21.02.2007 , Neuss Grevenbroicher Zeitung
Giftmüll: Misstrauen ist Hauptproblem
Dormagen Mehr als 90 Fragen von Bürgern hatte der Sprecher der Dormagener Agenda 21, Manfred Puchelt, in seinem Büro zum geplanten Giftmüll-Import aus Australien gesammelt und den Verantwortlichen von Bayer am Tag der offenen Tür in der Rückstandsverbrennungsanlage vor zweieinhalb Wochen übergeben. „Die schriftliche Beantwortung der Fragen hat deshalb länger gedauert, weil wir auf jeden Einwand ausführlich eingehen wollten“, erklärte Chemiepark-Leiter Dr.

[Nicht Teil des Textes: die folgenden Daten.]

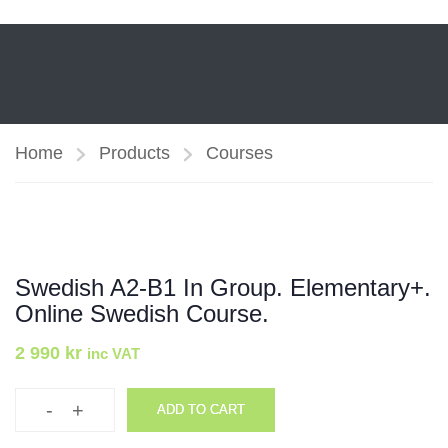
Home
Products
Courses
Swedish A2-B1 In Group. Elementary+.
Online Swedish Course.
2 990
kr
inc VAT
-
+
ADD TO CART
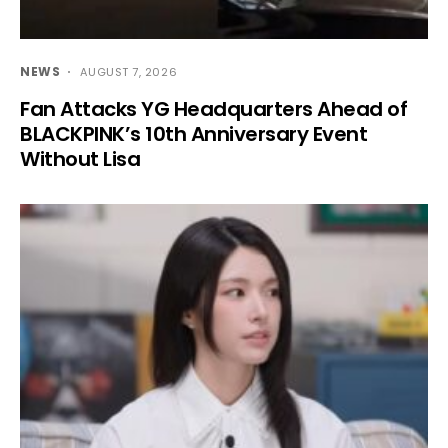
NEWS
AUGUST 7, 2026
Fan Attacks YG Headquarters Ahead of
BLACKPINK’s 10th Anniversary Event
Without Lisa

Walter Leidinger gestern bei der „Rückübergabe“ des Katalogs mit den Antworten.
Die Fragen umfassen ein breites Spektrum – von konkreten Messwerten und den Bedingungen der Verbrennung in Dormagen über die Transportbedingungen für den weltweit geächteten Stoff Hexachlorbenzol und die ethische Verantwortung eines Wirtschaftsunternehmens wie Bayer bis hin zu sehr emotionalen Themen wie dem Gesundheitsrisiko für Kinder oder sogar privaten Fragen an Leidinger persönlich. „Wir haben alle Fragen beantwortet und sind weiter um den Dialog mit den Menschen in Dormagen bemüht“, so Leidinger.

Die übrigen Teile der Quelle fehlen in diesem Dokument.